**AIM OF THE TASK**: Filter these records by the string "como", copying each line that holds it.

*** Opening of SUPPLIED MATERIAL ***

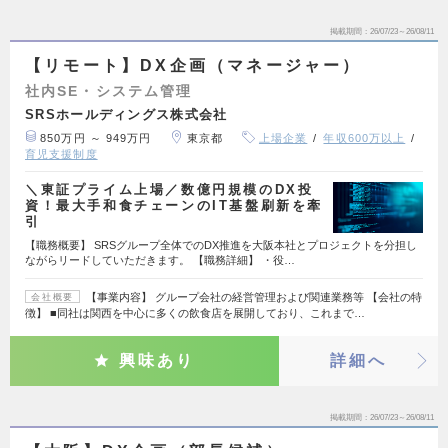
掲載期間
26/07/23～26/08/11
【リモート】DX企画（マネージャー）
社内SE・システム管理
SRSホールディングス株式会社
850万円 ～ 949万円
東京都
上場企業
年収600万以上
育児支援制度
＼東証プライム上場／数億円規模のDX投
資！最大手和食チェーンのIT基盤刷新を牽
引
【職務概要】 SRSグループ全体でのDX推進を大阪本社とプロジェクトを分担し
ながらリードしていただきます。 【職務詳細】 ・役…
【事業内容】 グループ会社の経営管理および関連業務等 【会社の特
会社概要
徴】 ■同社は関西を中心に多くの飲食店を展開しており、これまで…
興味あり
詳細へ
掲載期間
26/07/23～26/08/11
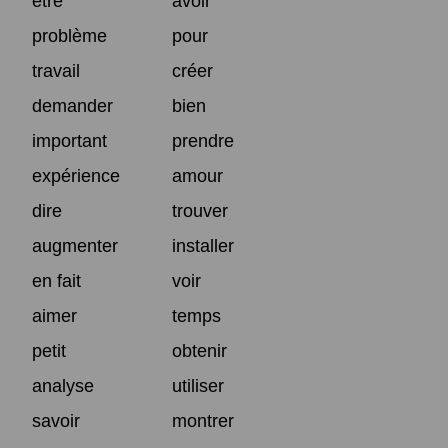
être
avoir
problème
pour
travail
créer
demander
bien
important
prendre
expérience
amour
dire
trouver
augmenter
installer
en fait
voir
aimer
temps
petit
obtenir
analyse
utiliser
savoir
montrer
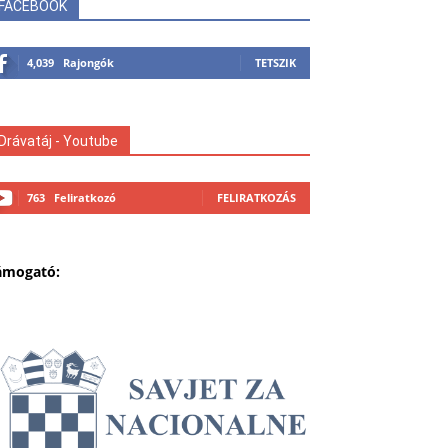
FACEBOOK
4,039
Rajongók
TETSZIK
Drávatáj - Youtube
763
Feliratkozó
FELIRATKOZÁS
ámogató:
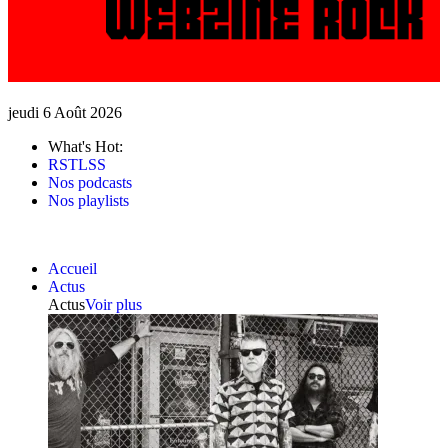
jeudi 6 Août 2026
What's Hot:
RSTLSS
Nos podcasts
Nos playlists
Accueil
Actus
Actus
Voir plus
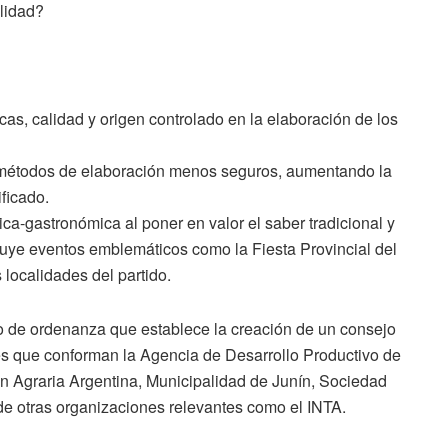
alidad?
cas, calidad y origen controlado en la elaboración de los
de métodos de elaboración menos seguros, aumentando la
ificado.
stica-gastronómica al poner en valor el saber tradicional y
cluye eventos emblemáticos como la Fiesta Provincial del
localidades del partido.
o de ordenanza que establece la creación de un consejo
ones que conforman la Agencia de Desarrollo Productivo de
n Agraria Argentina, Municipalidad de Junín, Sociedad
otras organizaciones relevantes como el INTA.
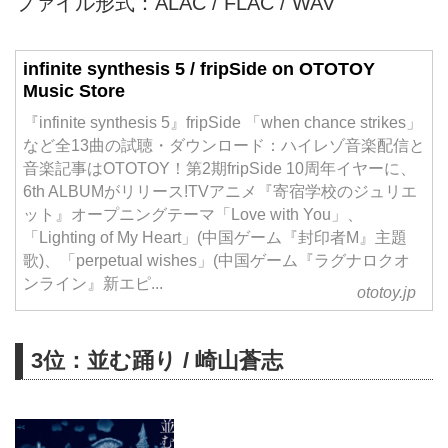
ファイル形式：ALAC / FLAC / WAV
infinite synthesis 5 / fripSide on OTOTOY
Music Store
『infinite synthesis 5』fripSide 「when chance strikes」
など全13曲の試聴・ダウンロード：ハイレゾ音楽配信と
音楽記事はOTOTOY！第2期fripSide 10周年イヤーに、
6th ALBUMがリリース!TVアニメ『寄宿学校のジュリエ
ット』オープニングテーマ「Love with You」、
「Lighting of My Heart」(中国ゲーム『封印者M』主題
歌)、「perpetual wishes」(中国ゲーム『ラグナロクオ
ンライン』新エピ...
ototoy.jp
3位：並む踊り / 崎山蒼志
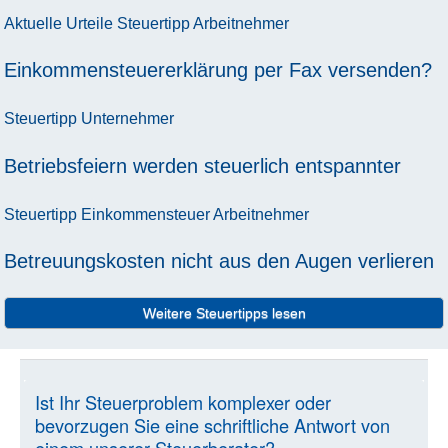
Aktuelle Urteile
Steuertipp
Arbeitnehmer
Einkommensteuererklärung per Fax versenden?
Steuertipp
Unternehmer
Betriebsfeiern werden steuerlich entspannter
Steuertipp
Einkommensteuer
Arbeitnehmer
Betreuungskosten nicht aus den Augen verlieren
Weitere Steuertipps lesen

*** Close of SUPPLIED MATERIAL ***

**TASK SOLUTION**:
cluye eventos emblemáticos como la Fiesta Provincial del
otras organizaciones relevantes como el INTA.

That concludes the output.